It's really hard for people to get used to things are just different here...so few people to buy stuff (comparatively) and so far away.


----------



## On a Call (Jan 14, 2015)

RPackerII said:


> We're paying $68/ton in Cleveland for bulk. Haven't seen that price change yet this year.


ssssshhhhhhhh


----------



## Freshwater (Feb 28, 2014)

Mark Oomkes said:


> That's not the way it works...


Why not Mark? With No snow they should be stocking back up, load after load. That's how its done privately. It' beyond frustrating, I'm sure you'd agree.


----------



## Mark Oomkes (Dec 10, 2000)

It doesn't matter if their bins are full, it only matters where we are in the calendar.

The salt companies figure that X amount can be used per day so as time goes on they release a little more. It doesn't matter if every municipal bin is full or not. 

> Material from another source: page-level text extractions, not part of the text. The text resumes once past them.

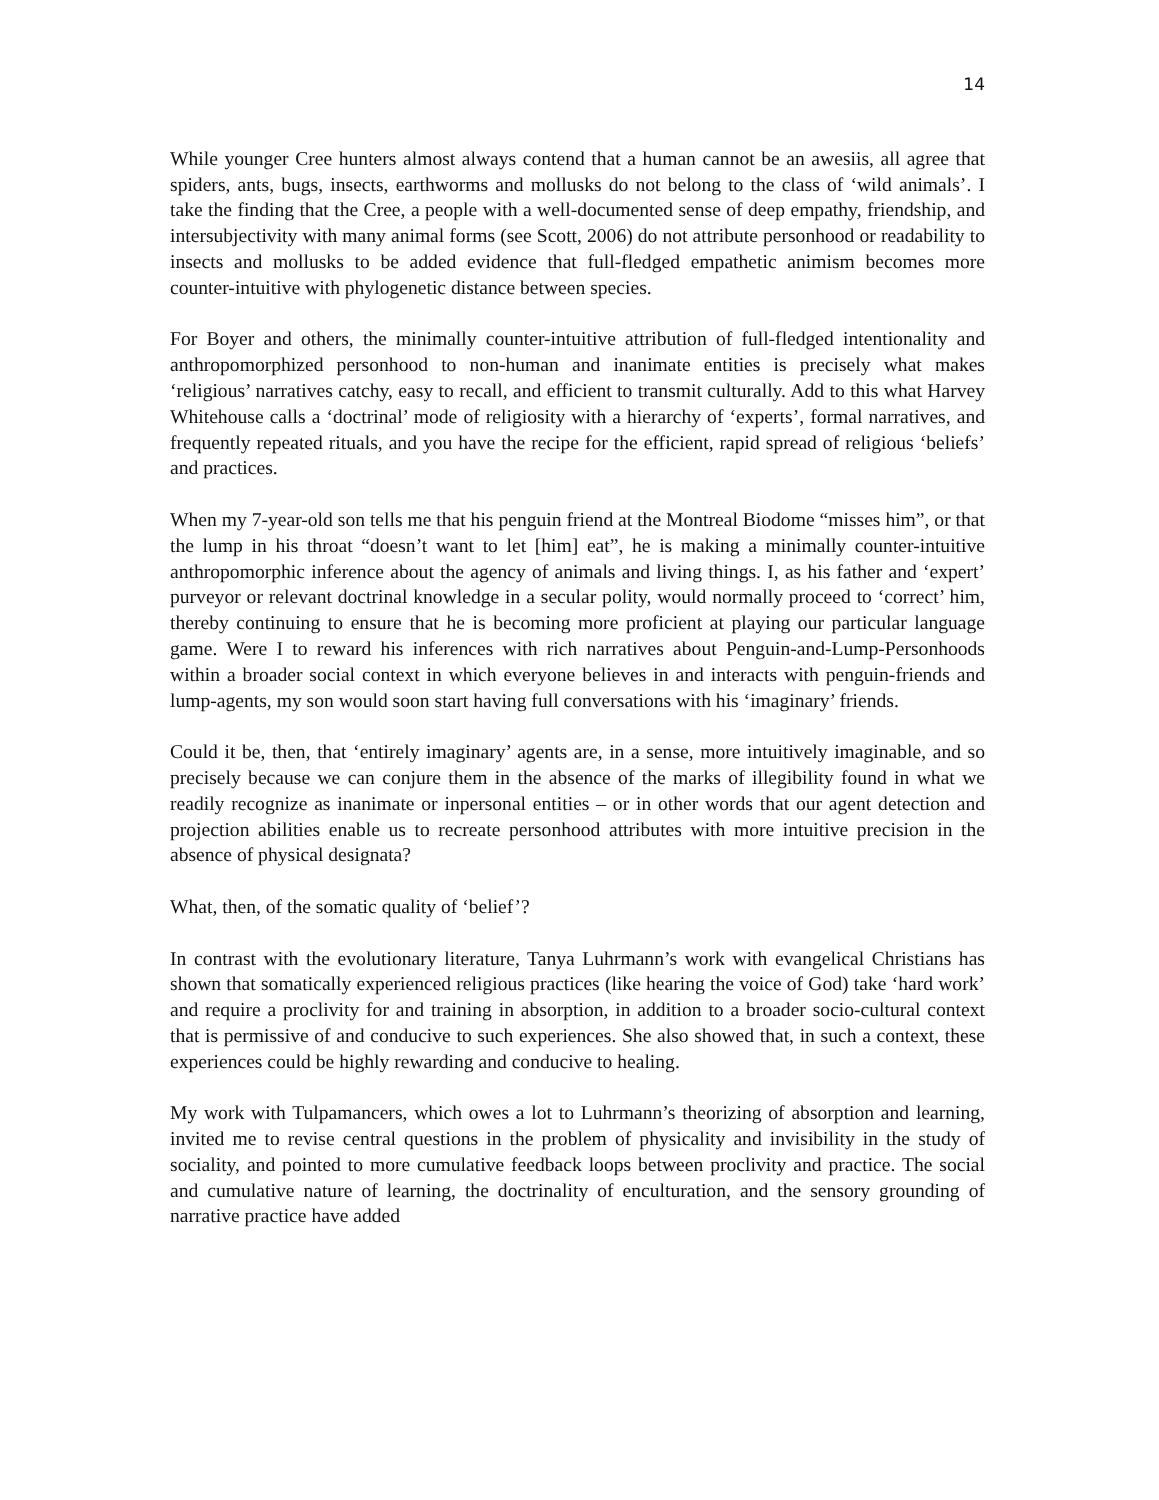14
While younger Cree hunters almost always contend that a human cannot be an awesiis, all agree that spiders, ants, bugs, insects, earthworms and mollusks do not belong to the class of ‘wild animals’. I take the finding that the Cree, a people with a well-documented sense of deep empathy, friendship, and intersubjectivity with many animal forms (see Scott, 2006) do not attribute personhood or readability to insects and mollusks to be added evidence that full-fledged empathetic animism becomes more counter-intuitive with phylogenetic distance between species.
For Boyer and others, the minimally counter-intuitive attribution of full-fledged intentionality and anthropomorphized personhood to non-human and inanimate entities is precisely what makes ‘religious’ narratives catchy, easy to recall, and efficient to transmit culturally. Add to this what Harvey Whitehouse calls a ‘doctrinal’ mode of religiosity with a hierarchy of ‘experts’, formal narratives, and frequently repeated rituals, and you have the recipe for the efficient, rapid spread of religious ‘beliefs’ and practices.
When my 7-year-old son tells me that his penguin friend at the Montreal Biodome “misses him”, or that the lump in his throat “doesn’t want to let [him] eat”, he is making a minimally counter-intuitive anthropomorphic inference about the agency of animals and living things. I, as his father and ‘expert’ purveyor or relevant doctrinal knowledge in a secular polity, would normally proceed to ‘correct’ him, thereby continuing to ensure that he is becoming more proficient at playing our particular language game. Were I to reward his inferences with rich narratives about Penguin-and-Lump-Personhoods within a broader social context in which everyone believes in and interacts with penguin-friends and lump-agents, my son would soon start having full conversations with his ‘imaginary’ friends.
Could it be, then, that ‘entirely imaginary’ agents are, in a sense, more intuitively imaginable, and so precisely because we can conjure them in the absence of the marks of illegibility found in what we readily recognize as inanimate or inpersonal entities – or in other words that our agent detection and projection abilities enable us to recreate personhood attributes with more intuitive precision in the absence of physical designata?
What, then, of the somatic quality of ‘belief’?
In contrast with the evolutionary literature, Tanya Luhrmann’s work with evangelical Christians has shown that somatically experienced religious practices (like hearing the voice of God) take ‘hard work’ and require a proclivity for and training in absorption, in addition to a broader socio-cultural context that is permissive of and conducive to such experiences. She also showed that, in such a context, these experiences could be highly rewarding and conducive to healing.
My work with Tulpamancers, which owes a lot to Luhrmann’s theorizing of absorption and learning, invited me to revise central questions in the problem of physicality and invisibility in the study of sociality, and pointed to more cumulative feedback loops between proclivity and practice. The social and cumulative nature of learning, the doctrinality of enculturation, and the sensory grounding of narrative practice have added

No I don't like it. Nothing can be done about it. 

In '13-'14, Kent County created the shortage. They had plenty in their bins, but made the call to stock up using their allotment. This city heard about it, that county heard about it, etc, etc, etc. Next thing you know, private contractors were cut off before they hit their allotments.


----------



## On a Call (Jan 14, 2015)

Mark Oomkes said:


> It doesn't matter if their bins are full, it only matters where we are in the calendar.
> 
> The salt companies figure that X amount can be used per day so as time goes on they release a little more. It doesn't matter if every municipal bin is full or not.
> 
> ...


I remember that winter and a few before. The worst for us was like the winter of 07-08. Salt was not only hard to find it was not out there. I do believe that was when things changed prices flew out the window and if you happened to have any you could charge what you wanted because someone wanted it. Word got out that I had salt, I did but not much I had guys calling me from 100 miles away offering to pay what I wanted and they would send a train down. That was a real shortage this and others since have been paper shortages causing prices to bounce.

How many mines are there ?? And how many different companies ??

Good news is we are heading out of the woods for this winter. So most should be okay.

I do not know much about anything...but, I do know preventative measures should be set up for those willing to work together. Heck might even be able to get in on the action.


----------



## Mark Oomkes (Dec 10, 2000)

On a Call said:


> Good news is we are heading out of the woods for this winter. So most should be okay.


We are now into the season of ice storms and any ice storms anyplace are really going to screw things up.

I've never run out of salt, thanks to a great relationship with a vendor. '07-'08 salt was available, just not close. I was getting loads for West Virginia on a regular basis.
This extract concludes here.